Quand j'étais un peu plus jeune, en lisant la Lettre du Manifeste contre le FN j'ai lu un article sur une terrible nuit noire. C'est sous la plume de Yasmina Ali Oulhadj que j'ai découvert ce qui c'était passé le 17 octobre 1961 dans Paris et sa banlieue. Depuis nous sommes devenus amis et cette mémoire, avec des milliers de militants de gauche, nous la gardons intacte.
Les travaux de Benjamin Stora ou le livre de Jean-Luc Einaudi sur la guerre d'Algérie en général et les événements d'octobre sont de précieux outils pour une mémoire occultée. Pendant longtemps, cela a fait partie des sujets qui fâchent. La droite a joué une forme de censure, négationniste puisque les chiffres officiels sont largement en dessous de la réalité avant de passer à une offensive révisionniste. Sarkozy en 2007 s’était fait le chantre du combat contre la repentance, mais deux ans avant, probablement pour satisfaire une partie de l’électorat pied noir, ses amis députés avaient déposé un amendement inciter les enseignants à souligner “le bilan positif de la présence française outremer”. La controverse avait éclaté et la levée de boucliers de la gauche - une campagne fut lancée à l’initiative de DSK, força Chirac à faire retirer l’amendement. Malheureusement, à l’époque, quelques députés socialistes de Languedoc-Roussillon refusèrent de s’associer à la démarche du groupe socialiste.
Le 17 octobre 2001, Bertrand Delanoë fit dévoiler une plaque en hommage aux victimes de cette ratonnade sur le Pont Saint-Michel. Nous nous y rendîmes avec plusieurs militants. Dans le carré officiel, Jean-Yves Le Gallou, alors conseiller régional FN d’Ile-de-France fut repéré par des militants il fut “sorti” par un d’entre eux. J’ai encore en mémoire les images de cet importun, les pieds battant dans le vide étant ainsi “escorté” jusqu’à l’entrée du boulevard Saint-Michel où nous étions. France 3 avait diffusé les images dans son journal du jour...
De ce côté du pont, nous étions avec des militants socialistes, parmi lesquels Jean-Louis Péninou, auteur d’une enquête sur les événements parue dans Libé en 1980, un des premiers textes de journaliste sur la question et des militants de Ras l’Front. Le FN était présent avec à sa tête Roger Holeindre. L’affrontement était inévitable, malgré les flics en civil qui appelait au calme. L’affaire s’est terminée par une mêlée qui sorti les frontistes de là où ils étaient.

☆ ☆ ☆

■ **Consigne**: Recopiez mot pour mot le passage du texte sur le 17 octobre 1961 qui va de « Quand j'étais un » jusqu'à « la gardons intacte. » inclus.

☆ ☆ ☆

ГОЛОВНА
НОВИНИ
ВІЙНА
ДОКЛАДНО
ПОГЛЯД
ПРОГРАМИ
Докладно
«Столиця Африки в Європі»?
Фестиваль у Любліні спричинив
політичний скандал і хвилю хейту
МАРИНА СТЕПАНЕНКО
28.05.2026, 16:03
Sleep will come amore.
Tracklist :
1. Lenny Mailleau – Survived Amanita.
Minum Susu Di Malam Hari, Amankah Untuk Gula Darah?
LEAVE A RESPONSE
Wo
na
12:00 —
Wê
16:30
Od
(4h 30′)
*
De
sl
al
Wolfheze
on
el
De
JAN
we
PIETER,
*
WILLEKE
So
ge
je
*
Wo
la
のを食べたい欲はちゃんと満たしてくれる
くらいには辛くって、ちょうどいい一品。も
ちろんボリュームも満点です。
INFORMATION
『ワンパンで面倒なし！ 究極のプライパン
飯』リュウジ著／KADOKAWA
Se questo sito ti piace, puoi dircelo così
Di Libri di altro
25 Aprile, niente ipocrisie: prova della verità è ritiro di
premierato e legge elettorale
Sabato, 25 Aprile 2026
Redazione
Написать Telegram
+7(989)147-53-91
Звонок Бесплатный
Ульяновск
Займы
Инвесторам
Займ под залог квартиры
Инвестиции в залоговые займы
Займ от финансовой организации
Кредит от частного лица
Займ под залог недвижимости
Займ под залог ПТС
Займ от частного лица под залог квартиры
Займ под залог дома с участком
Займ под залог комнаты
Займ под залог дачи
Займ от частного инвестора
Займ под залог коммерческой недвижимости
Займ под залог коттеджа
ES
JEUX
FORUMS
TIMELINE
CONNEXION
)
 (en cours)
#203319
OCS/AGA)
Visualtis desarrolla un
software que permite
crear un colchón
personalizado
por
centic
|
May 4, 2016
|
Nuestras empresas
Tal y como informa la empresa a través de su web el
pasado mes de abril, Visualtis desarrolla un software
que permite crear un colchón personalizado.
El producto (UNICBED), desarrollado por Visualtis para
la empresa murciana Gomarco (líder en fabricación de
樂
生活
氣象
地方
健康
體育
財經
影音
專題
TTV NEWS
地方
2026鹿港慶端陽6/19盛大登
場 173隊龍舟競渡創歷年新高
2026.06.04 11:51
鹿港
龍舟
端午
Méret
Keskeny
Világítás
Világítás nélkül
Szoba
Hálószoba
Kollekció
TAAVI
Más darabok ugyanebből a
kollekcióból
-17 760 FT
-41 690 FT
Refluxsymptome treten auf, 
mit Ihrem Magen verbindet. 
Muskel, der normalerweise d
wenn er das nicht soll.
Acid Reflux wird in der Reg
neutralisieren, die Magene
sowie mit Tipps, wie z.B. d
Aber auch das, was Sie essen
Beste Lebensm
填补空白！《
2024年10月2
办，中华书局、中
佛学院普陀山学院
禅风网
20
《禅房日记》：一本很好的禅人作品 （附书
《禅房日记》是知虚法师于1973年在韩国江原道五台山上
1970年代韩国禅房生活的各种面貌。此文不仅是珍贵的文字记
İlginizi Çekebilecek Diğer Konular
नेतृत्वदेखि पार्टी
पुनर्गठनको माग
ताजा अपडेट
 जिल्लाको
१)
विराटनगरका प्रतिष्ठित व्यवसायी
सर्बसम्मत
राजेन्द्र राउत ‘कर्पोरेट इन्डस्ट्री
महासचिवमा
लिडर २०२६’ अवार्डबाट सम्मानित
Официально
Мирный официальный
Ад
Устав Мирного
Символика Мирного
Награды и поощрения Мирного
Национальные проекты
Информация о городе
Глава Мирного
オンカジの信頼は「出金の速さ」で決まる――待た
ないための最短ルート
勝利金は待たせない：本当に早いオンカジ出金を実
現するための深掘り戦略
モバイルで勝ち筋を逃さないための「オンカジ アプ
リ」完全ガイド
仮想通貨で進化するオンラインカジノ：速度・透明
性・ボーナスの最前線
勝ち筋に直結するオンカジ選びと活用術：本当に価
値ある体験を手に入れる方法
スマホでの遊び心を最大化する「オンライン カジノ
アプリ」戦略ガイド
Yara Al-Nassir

☆ ☆ ☆

■ **Résultat**:
Quand j'étais un peu plus jeune, en lisant la Lettre du Manifeste contre le FN j'ai lu un article sur une terrible nuit noire. C'est sous la plume de Yasmina Ali Oulhadj que j'ai découvert ce qui c'était passé le 17 octobre 1961 dans Paris et sa banlieue. Depuis nous sommes devenus amis et cette mémoire, avec des milliers de militants de gauche, nous la gardons intacte.